Le puits continua de s'appeler Puns Kadô; mais, de Kadô lui-même, à la longue, il ne fut plus question…

Entre toutes les ménagères qui s'attroupaient, le soir, auprès de la margelle et qui s'y attardaient quelquefois des heures à médire de leur prochain, sous prétexte d'emplir leurs cruches, Fanta Gouronnec était la seule qui se souvînt encore du saint et adressât de temps à autre à ses tristes reliques décomposées une salutation mélancolique.

—Je ne désire qu'une grâce avant de mourir, disait-elle souvent: c'est de voir sur pied le saint Kadô tout neuf qu'on nous promet depuis des années et qui pourrait bien être comme le veau de la vache à Tanguy, lequel devait peser en naissant six cents livres, mais ne naquit jamais…

Il faut croire que Fanta était destinée à mourir heureuse, car sa prière fut exaucée, à la suite d'une circonstance assez bizarre dont voici l'authentique récit.

II

Le meilleur des hommes, Joseph le Saint,—en breton Ar Zant,—bon mari, bon père, cultivateur consommé, éleveur émérite, mais, par exemple, ivrogne, ah! ça, oui, ivrogne pommé!… Plus que sa femme, plus que ses enfants, plus même que sa terre et que son bétail, il aimait la boisson. Il fallait lui entendre prononcer ce mot: «la Boisson!» Il y avait, dans la façon dont il le disait, de la tendresse, de la piété, de la dévotion, de la ferveur, quelque chose de mystique et de passionné. C'était chez lui un culte qui allait jusqu'au fanatisme. Le recteur de la paroisse le sermonnait souvent à cet égard.

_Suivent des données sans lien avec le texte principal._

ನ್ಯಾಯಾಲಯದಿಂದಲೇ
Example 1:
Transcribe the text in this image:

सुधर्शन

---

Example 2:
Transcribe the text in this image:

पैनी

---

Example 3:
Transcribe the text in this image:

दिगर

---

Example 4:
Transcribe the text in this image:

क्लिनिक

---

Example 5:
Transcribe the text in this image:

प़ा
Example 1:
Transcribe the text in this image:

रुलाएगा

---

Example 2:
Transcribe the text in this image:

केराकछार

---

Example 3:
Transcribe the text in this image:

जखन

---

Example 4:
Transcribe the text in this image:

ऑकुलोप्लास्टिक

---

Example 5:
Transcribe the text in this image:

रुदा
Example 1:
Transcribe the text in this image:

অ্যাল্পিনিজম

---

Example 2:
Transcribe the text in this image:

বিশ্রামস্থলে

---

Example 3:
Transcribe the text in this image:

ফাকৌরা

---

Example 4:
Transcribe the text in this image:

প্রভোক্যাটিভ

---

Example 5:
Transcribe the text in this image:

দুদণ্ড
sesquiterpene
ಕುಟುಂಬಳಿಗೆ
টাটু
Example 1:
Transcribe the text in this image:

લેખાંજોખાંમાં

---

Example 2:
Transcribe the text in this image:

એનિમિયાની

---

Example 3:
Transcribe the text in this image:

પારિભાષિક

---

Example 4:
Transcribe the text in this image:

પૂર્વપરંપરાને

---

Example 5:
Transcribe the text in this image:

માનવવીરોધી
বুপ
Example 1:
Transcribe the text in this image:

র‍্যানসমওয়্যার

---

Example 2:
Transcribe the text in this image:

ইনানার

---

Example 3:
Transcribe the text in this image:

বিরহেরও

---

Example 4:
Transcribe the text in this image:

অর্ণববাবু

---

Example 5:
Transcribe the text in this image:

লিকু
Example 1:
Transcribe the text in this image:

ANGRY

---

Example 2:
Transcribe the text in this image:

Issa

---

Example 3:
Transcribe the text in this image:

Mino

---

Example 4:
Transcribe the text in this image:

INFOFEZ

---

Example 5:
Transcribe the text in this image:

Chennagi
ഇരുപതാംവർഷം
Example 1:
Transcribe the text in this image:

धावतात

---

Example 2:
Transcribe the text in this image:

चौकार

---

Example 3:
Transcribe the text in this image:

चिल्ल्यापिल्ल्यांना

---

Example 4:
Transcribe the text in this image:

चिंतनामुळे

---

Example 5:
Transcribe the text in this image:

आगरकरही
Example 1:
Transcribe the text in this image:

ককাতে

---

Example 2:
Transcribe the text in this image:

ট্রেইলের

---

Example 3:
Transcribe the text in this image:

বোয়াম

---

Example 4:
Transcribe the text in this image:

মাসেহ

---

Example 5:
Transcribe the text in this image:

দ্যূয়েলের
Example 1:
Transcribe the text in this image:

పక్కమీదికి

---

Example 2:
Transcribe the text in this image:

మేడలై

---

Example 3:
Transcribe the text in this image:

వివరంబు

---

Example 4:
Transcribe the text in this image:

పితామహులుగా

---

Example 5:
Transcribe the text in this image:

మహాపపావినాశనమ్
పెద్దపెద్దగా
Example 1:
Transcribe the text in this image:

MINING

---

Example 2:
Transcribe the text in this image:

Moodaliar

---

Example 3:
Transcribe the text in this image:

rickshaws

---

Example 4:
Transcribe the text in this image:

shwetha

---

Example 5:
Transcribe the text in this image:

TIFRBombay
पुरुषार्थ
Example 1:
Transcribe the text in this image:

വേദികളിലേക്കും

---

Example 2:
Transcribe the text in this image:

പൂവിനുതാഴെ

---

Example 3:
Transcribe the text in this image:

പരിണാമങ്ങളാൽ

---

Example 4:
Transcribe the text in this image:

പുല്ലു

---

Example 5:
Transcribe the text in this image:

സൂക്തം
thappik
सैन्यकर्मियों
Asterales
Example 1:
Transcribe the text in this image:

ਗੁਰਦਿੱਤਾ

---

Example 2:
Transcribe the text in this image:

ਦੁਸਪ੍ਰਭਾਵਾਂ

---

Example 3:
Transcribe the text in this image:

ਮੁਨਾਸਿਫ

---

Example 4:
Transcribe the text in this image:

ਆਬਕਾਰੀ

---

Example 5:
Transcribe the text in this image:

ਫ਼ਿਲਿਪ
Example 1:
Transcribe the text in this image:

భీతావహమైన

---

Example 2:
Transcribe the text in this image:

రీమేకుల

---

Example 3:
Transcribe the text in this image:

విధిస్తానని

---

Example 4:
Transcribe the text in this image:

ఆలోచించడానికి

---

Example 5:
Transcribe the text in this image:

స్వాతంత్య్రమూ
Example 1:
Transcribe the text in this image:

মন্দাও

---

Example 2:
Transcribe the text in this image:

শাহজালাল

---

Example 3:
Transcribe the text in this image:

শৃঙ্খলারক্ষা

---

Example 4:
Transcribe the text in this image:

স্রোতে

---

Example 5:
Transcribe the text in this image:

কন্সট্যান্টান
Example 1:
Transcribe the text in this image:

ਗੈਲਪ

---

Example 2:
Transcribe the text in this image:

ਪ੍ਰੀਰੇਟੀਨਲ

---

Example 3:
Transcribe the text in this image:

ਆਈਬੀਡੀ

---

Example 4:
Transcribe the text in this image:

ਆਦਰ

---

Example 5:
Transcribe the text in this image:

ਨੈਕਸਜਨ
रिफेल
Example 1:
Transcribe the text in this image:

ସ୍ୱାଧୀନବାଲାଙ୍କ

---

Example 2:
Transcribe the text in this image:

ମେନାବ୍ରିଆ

—Que voulez-vous? répondait-il doucement. C'est dans ma nature. Je suis boissonnier!

Les néophytes de la primitive église ne mettaient pas plus d'accent à professer qu'ils étaient chrétiens.

Il se soûlait à chaque fois qu'il en trouvait l'occasion, c'est-à-dire tout les dimanches régulièrement, plus les jours de fêtes gardées, et enfin quand ses affaires l'obligeaient à paraître aux marchés voisins. Ivresses charmantes, d'ailleurs, qui le faisaient pleurer de joie et lui versaient dans l'âme une infinie béatitude. Sa large face candide alors s'épanouissait, rayonnait, sans rien de bestial ni même de grossier, au contraire: il en était comme transfiguré. Ses petits yeux vifs avaient des scintillements d'étoiles, et, de ses lèvres souriantes, coulaient des paroles de miel. Pour causer d'affaires, il avait soin d'attendre qu'il fût gris: il voyait plus clair et se sentait plus retors…

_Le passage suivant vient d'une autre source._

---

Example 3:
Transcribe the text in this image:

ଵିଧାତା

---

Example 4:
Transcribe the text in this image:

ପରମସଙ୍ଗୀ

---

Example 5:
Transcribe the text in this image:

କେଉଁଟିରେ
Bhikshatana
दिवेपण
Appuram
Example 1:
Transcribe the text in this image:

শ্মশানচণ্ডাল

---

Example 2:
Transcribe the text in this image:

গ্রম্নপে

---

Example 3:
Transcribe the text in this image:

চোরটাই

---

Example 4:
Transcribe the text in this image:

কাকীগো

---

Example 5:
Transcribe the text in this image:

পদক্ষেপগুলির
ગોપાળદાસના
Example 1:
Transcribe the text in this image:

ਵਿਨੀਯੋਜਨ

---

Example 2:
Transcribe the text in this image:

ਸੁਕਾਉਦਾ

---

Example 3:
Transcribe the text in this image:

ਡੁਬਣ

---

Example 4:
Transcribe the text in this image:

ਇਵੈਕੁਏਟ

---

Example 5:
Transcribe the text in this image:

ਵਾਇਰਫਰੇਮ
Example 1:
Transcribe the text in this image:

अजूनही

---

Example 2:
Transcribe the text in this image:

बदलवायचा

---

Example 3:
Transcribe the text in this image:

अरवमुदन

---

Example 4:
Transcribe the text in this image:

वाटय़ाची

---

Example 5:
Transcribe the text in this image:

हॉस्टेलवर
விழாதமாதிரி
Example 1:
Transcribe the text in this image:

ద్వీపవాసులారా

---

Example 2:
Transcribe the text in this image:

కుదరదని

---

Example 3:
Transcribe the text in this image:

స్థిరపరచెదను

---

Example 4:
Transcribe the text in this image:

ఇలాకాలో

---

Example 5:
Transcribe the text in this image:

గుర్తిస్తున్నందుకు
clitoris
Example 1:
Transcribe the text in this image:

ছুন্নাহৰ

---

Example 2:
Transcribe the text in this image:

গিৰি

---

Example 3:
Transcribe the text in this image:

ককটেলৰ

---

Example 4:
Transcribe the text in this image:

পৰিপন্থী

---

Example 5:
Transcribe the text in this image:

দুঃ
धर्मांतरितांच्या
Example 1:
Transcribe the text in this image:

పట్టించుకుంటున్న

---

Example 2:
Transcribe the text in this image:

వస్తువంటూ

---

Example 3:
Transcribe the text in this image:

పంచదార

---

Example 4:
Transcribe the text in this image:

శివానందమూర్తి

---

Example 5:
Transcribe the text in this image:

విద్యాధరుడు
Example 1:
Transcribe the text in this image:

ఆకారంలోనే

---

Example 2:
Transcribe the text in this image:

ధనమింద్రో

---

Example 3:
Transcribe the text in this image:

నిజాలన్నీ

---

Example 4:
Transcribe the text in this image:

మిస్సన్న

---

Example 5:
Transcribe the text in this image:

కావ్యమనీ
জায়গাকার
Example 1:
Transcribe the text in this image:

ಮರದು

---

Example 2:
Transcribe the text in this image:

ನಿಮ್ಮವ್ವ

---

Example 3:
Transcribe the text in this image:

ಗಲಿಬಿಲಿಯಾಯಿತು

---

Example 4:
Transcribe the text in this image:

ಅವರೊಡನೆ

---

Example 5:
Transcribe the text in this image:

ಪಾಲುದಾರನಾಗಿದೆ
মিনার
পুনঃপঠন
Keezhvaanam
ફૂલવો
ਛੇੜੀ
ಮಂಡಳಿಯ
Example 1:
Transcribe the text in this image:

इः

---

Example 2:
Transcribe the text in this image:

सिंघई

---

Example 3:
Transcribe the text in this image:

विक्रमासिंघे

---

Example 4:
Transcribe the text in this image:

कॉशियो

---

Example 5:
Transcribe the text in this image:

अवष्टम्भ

Ce soir-là, veille de Noël, il revenait, au trot de Rouzic, sa jument rouge, d'une vente de bois faite en l'étude de Me Cariz, notaire à Lannion. Il était content de lui et des autres, content de l'humanité tout entière. Il avait beaucoup bu, et bu à bon compte, ce qui doublait son allégresse, ayant acquis pour la bagatelle de cinquante écus un lot de chêne d'une valeur réelle de quatre cents francs… Oui dame! pour cinquante écus il était devenu, lui paysan, lui fermier, propriétaire de cette magnifique avenue du château de Kergloz,—des arbres superbes comme on n'en trouve plus que chez «les nobles».—Fallait-il tout de même que M. le comte eût besoin de gros sous, après avoir rousti les pièces d'or!… Un boissonnier aussi, ce comte, mais un boissonnier des grandes villes, un boissonnier joueur, fainéant et sombre.